### RECORDS FOR PROCESSING
Segment Open
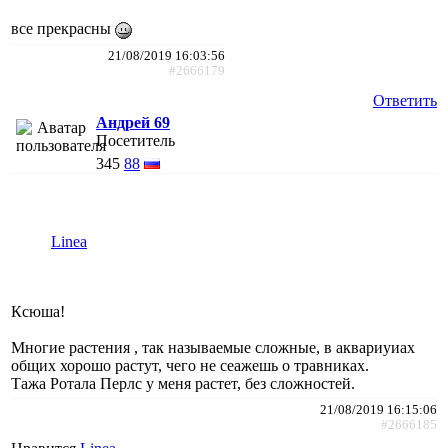
все прекрасны
21/08/2019 16:03:56
#2666179
Ответить
Андрей 69
Посетитель
345
88
Linea
Ксюша!
Многие растения , так называемые сложные, в аквариуиах
общих хорошо растут, чего не сеажешь о травниках.
Тажа Ротала Перлс у меня растет, без сложностей.
21/08/2019 16:15:06
#2666185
Segment Closed
### YOUR INSTRUCTIONS
Quote all the lines above exactly as given. Do not include the pictures.

### ANSWER AREA
все прекрасны
21/08/2019 16:03:56
#2666179
Ответить
Андрей 69
Посетитель
345
88
Linea
Ксюша!
Многие растения , так называемые сложные, в аквариуиах
общих хорошо растут, чего не сеажешь о травниках.
Тажа Ротала Перлс у меня растет, без сложностей.
21/08/2019 16:15:06
#2666185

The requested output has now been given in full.